*** INPUT RECORDS ***
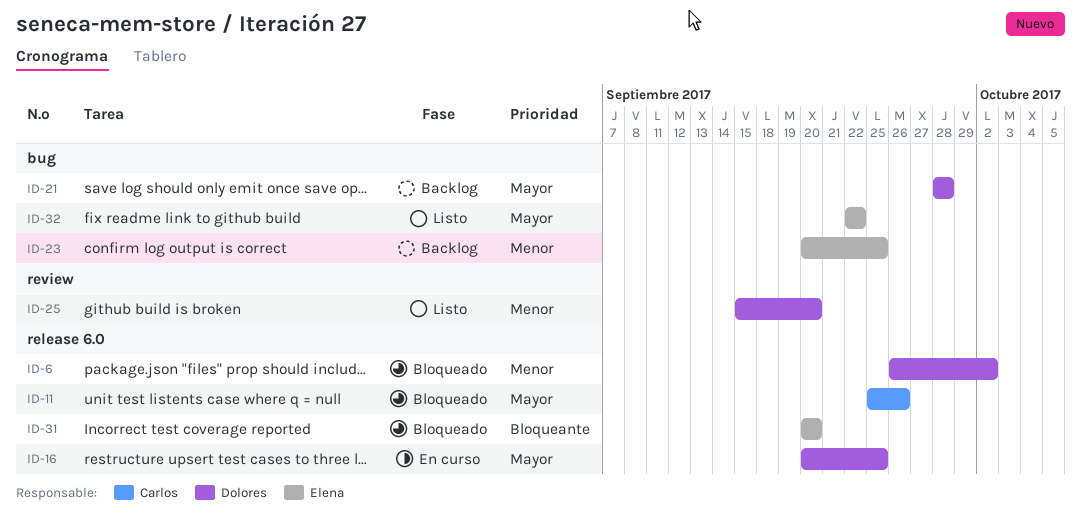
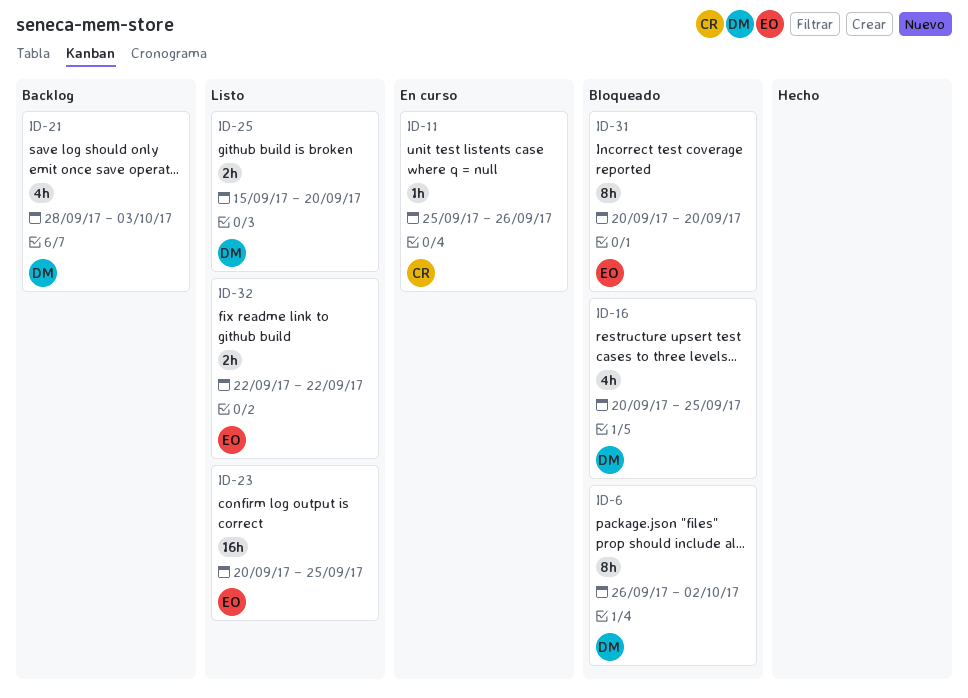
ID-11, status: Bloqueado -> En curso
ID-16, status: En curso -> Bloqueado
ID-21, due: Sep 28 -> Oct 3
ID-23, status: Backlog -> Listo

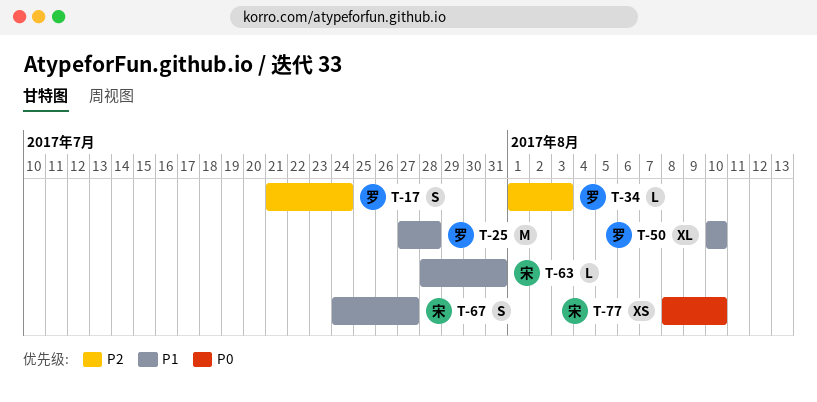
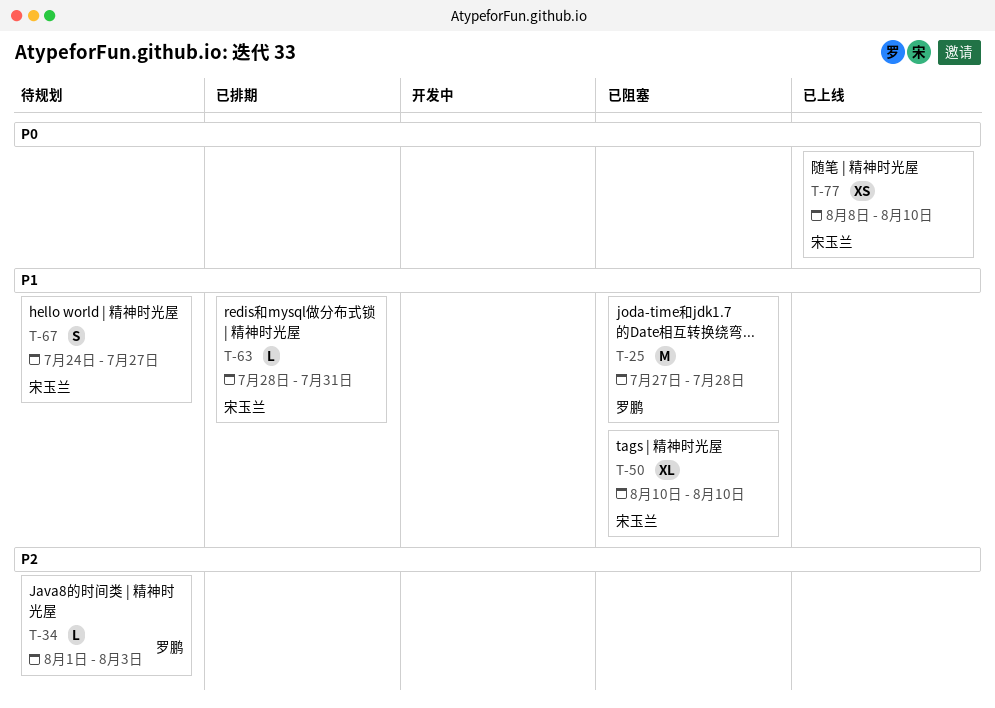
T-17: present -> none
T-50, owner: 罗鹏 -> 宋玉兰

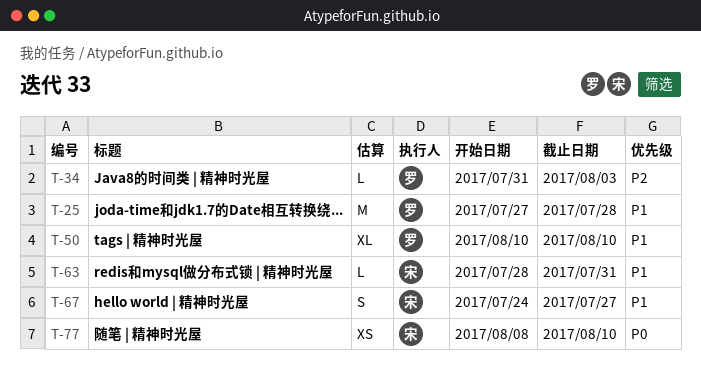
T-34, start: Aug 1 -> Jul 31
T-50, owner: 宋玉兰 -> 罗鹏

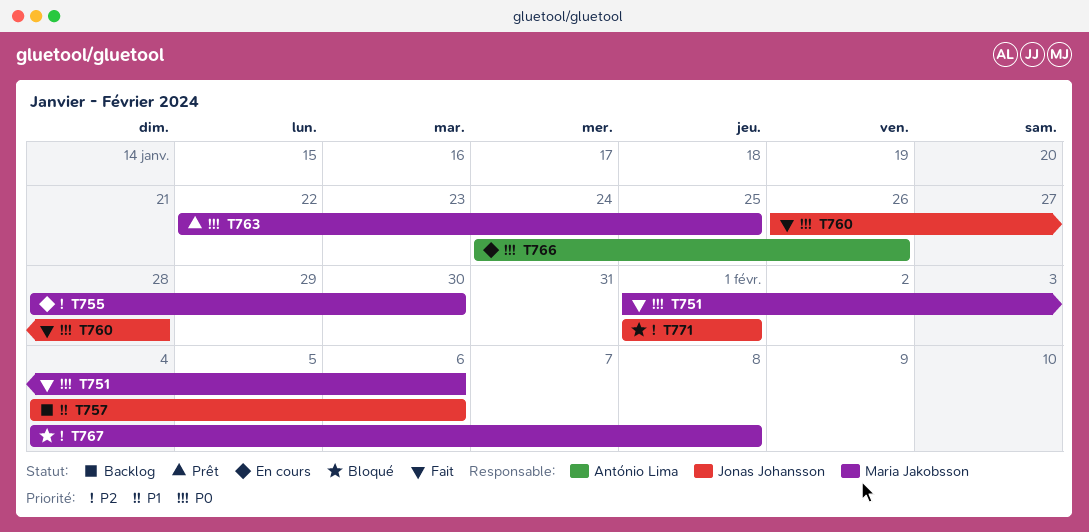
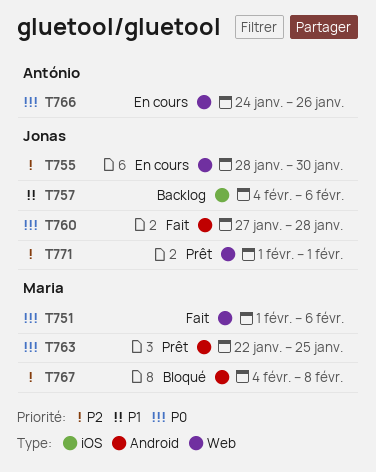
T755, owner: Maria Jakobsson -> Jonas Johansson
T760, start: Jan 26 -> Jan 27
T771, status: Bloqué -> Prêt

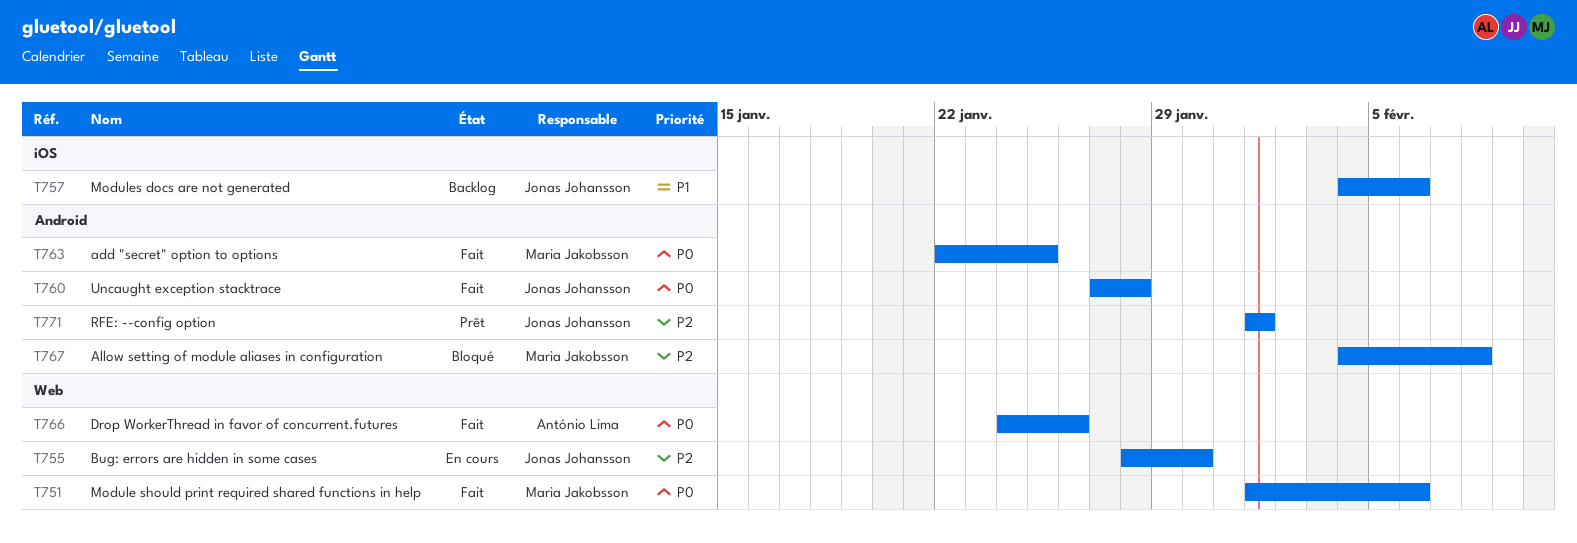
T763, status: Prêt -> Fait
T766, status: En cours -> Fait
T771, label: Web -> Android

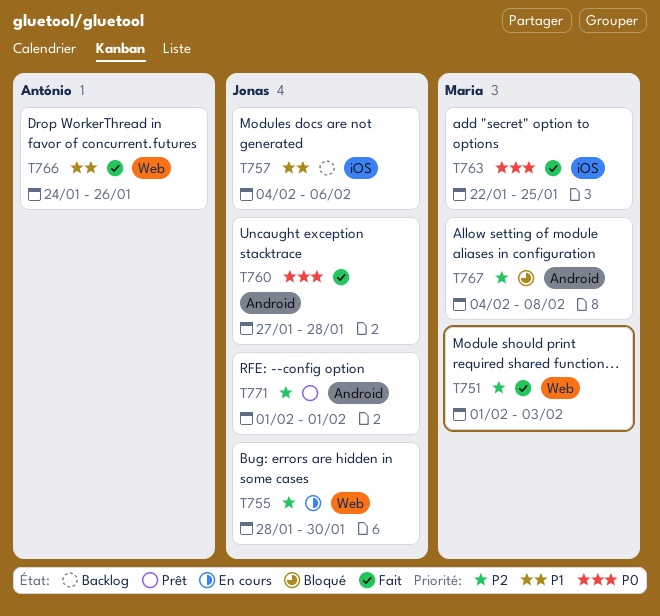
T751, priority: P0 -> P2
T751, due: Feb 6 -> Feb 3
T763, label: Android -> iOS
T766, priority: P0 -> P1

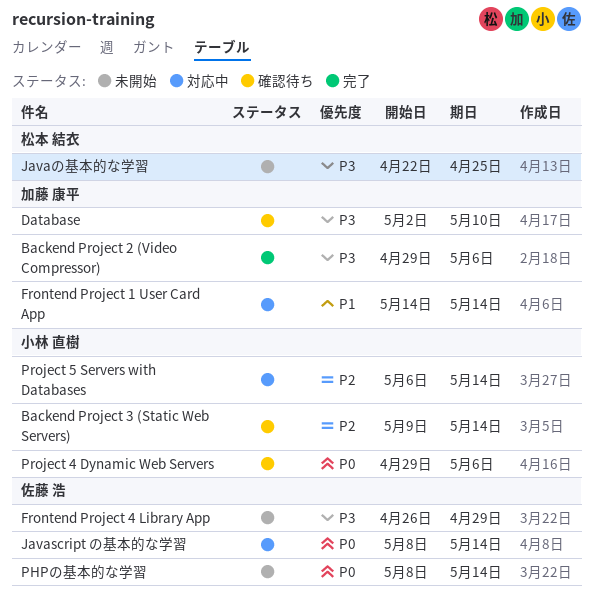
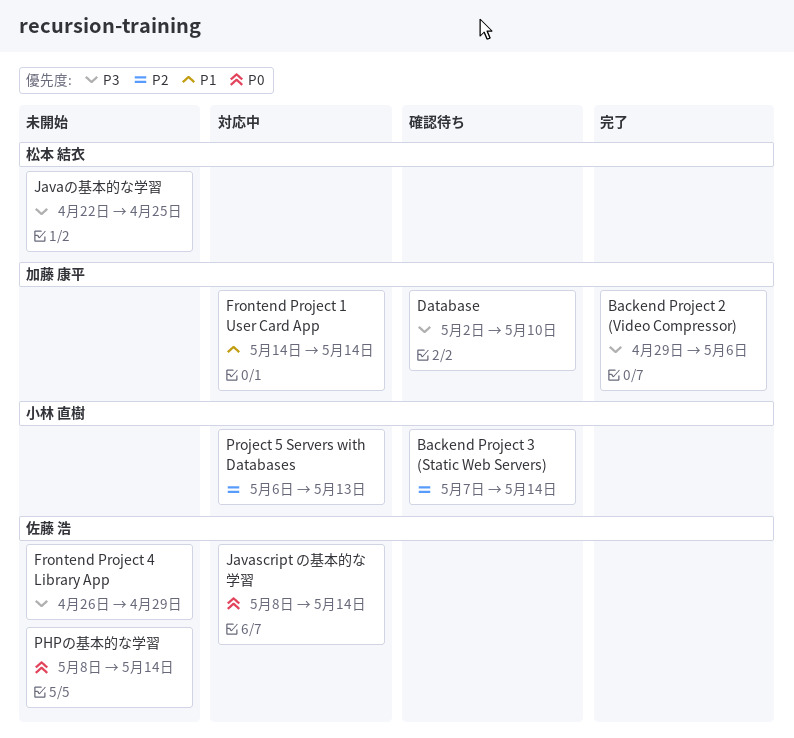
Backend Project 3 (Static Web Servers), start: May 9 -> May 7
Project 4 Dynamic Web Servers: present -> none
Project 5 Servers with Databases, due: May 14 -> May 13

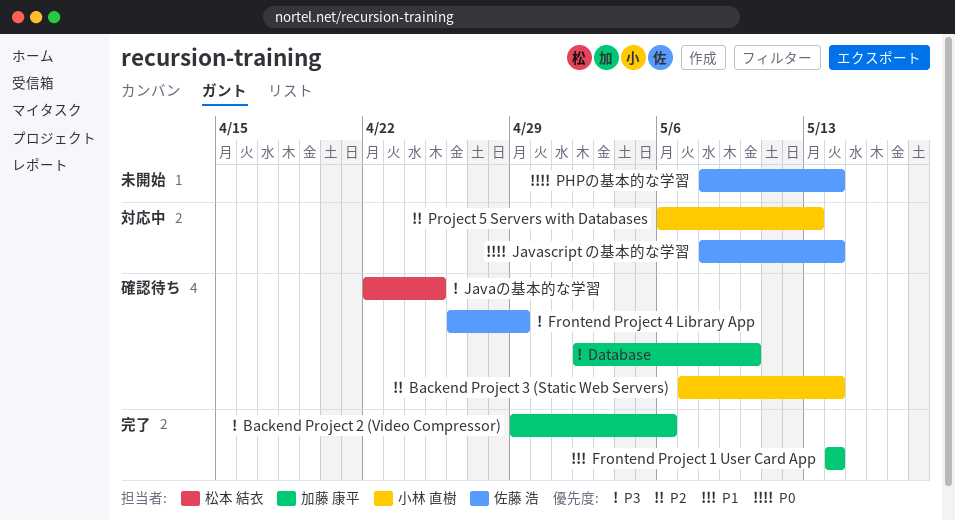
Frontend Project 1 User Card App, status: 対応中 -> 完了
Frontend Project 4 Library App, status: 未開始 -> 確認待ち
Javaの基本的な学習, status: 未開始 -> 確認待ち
*** End of INPUT RECORDS ***
> EXERCISE OBJECTIVE: Filter the records for lines containing the word "owner" and copy each one.

> TASK ANSWER:
T-50, owner: 罗鹏 -> 宋玉兰
T-50, owner: 宋玉兰 -> 罗鹏
T755, owner: Maria Jakobsson -> Jonas Johansson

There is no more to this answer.